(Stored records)

• • • • •

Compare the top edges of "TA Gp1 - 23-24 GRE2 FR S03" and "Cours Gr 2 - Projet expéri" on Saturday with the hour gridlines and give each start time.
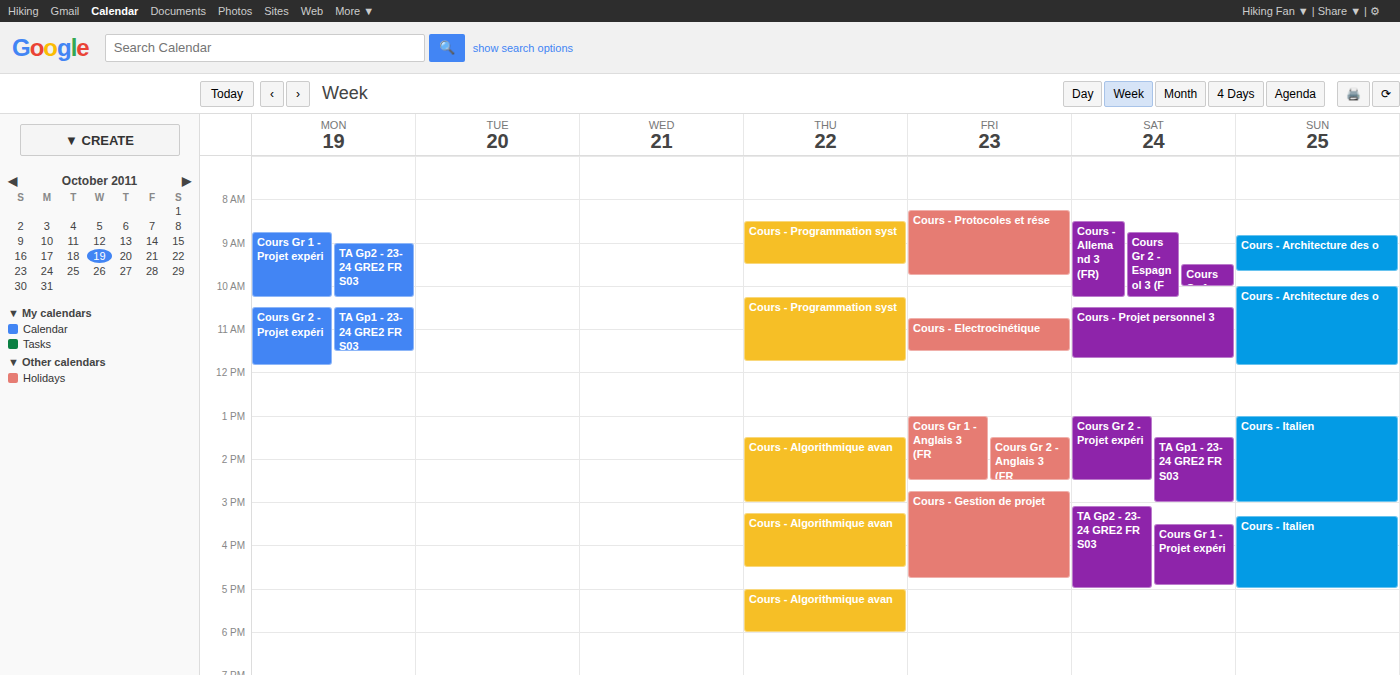
"TA Gp1 - 23-24 GRE2 FR S03": 1:30 PM, halfway between the 1 PM and 2 PM lines. "Cours Gr 2 - Projet expéri": 1:00 PM, exactly on the 1 PM line.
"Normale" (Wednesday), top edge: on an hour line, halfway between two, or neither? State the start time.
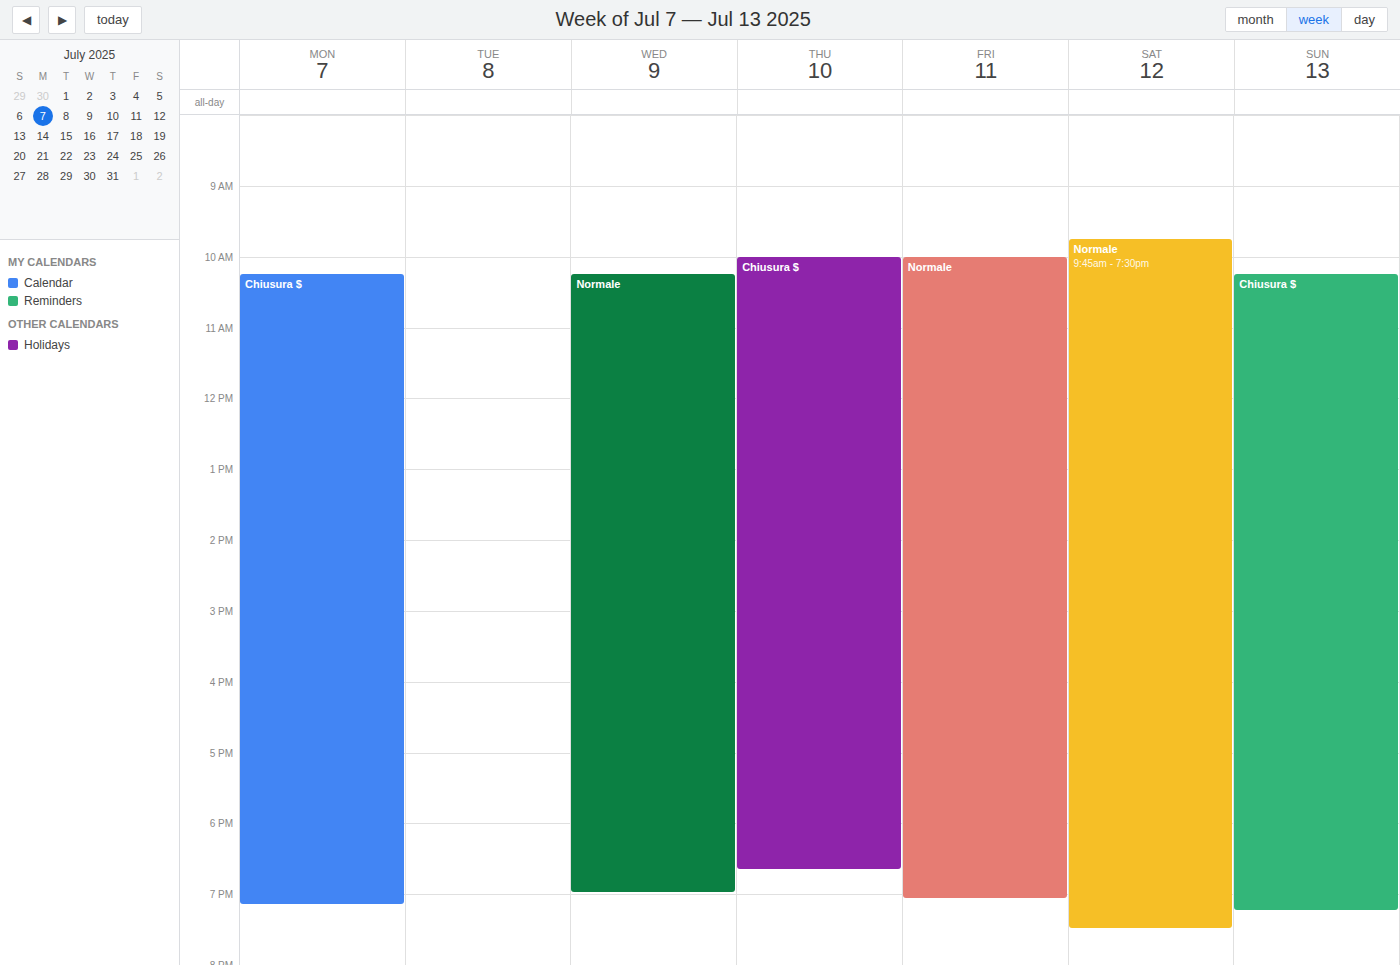
10:15 AM -- neither: a quarter of the way from the 10 AM line to the 11 AM line.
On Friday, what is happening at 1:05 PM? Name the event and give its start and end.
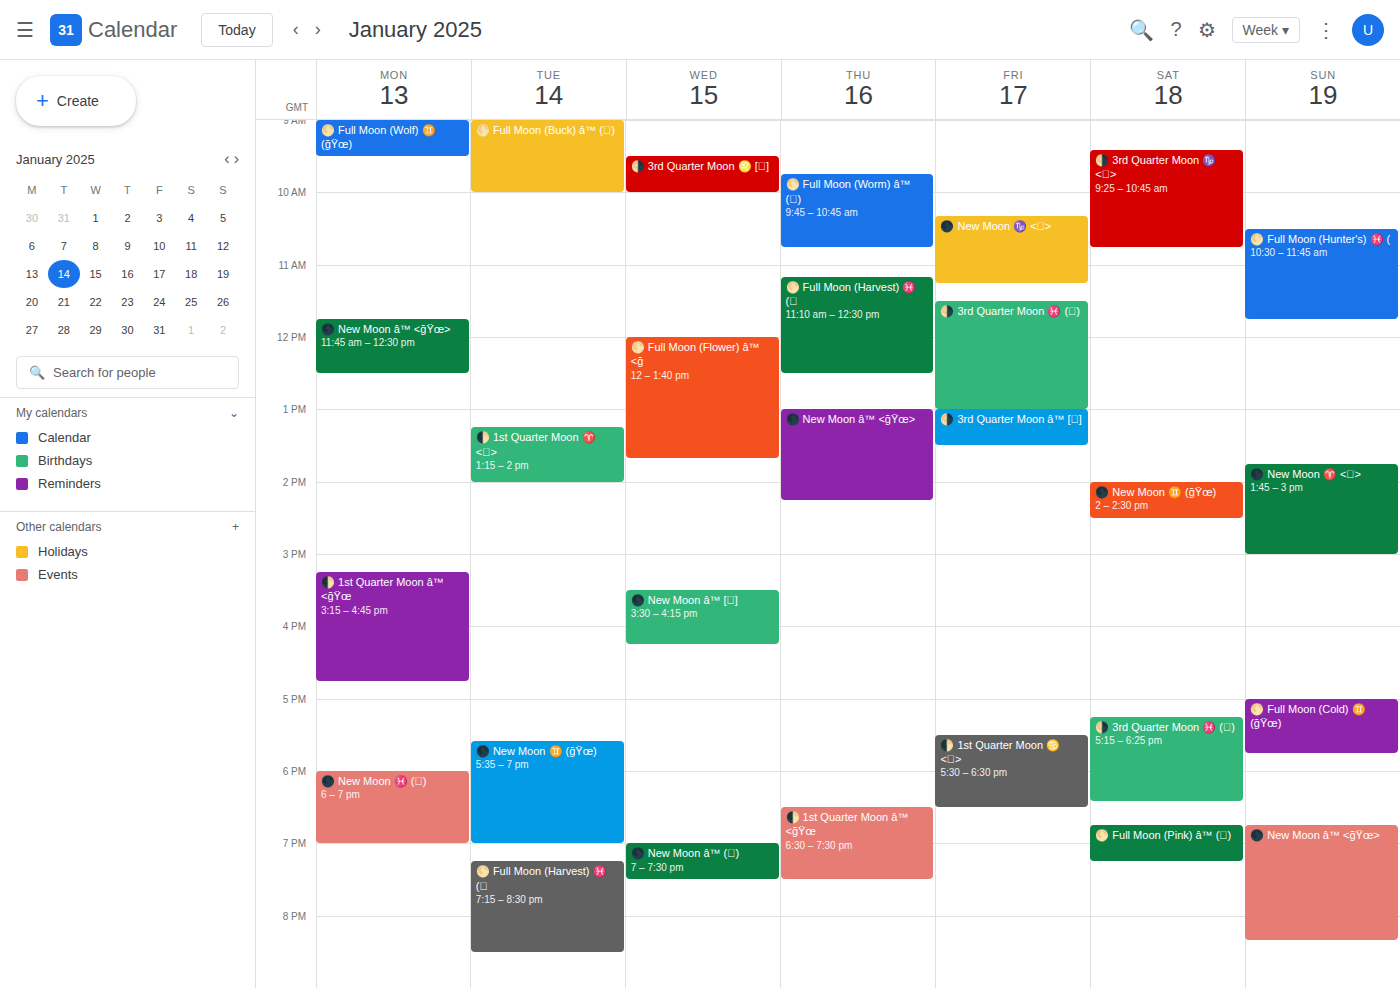
"🌗 3rd Quarter Moon â™ [🜄]", 1:00 PM to 1:30 PM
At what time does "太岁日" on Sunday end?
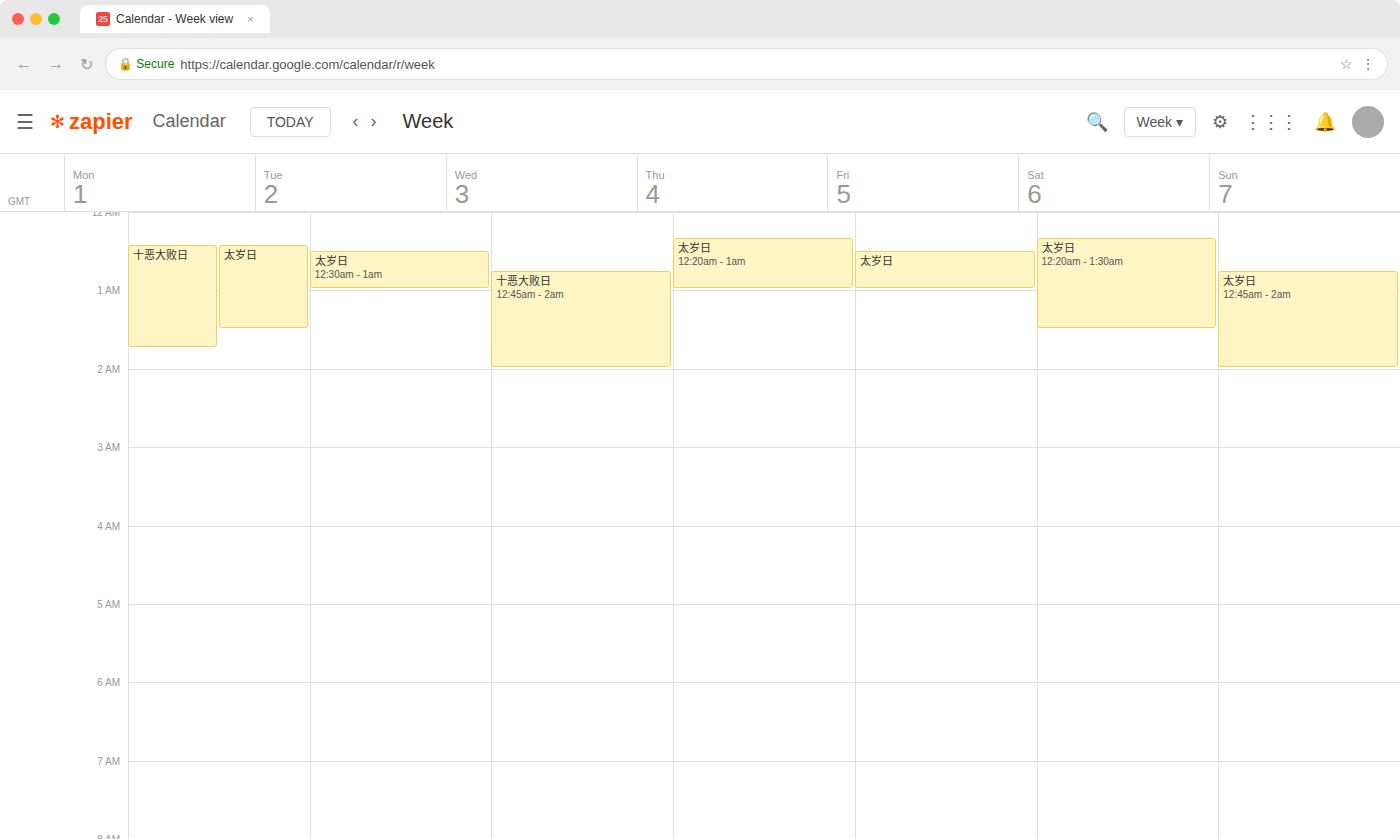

• • • • •

AIM OF THE EXERCISE ▸
Copy the listing word for word, from the line containing "the start time." through the end of the listing, omitting the pictures.

EXERCISE ANSWER ▸
"Normale" (Wednesday), top edge: on an hour line, halfway between two, or neither? State the start time.
10:15 AM -- neither: a quarter of the way from the 10 AM line to the 11 AM line.
On Friday, what is happening at 1:05 PM? Name the event and give its start and end.
"🌗 3rd Quarter Moon â™ [🜄]", 1:00 PM to 1:30 PM
At what time does "太岁日" on Sunday end?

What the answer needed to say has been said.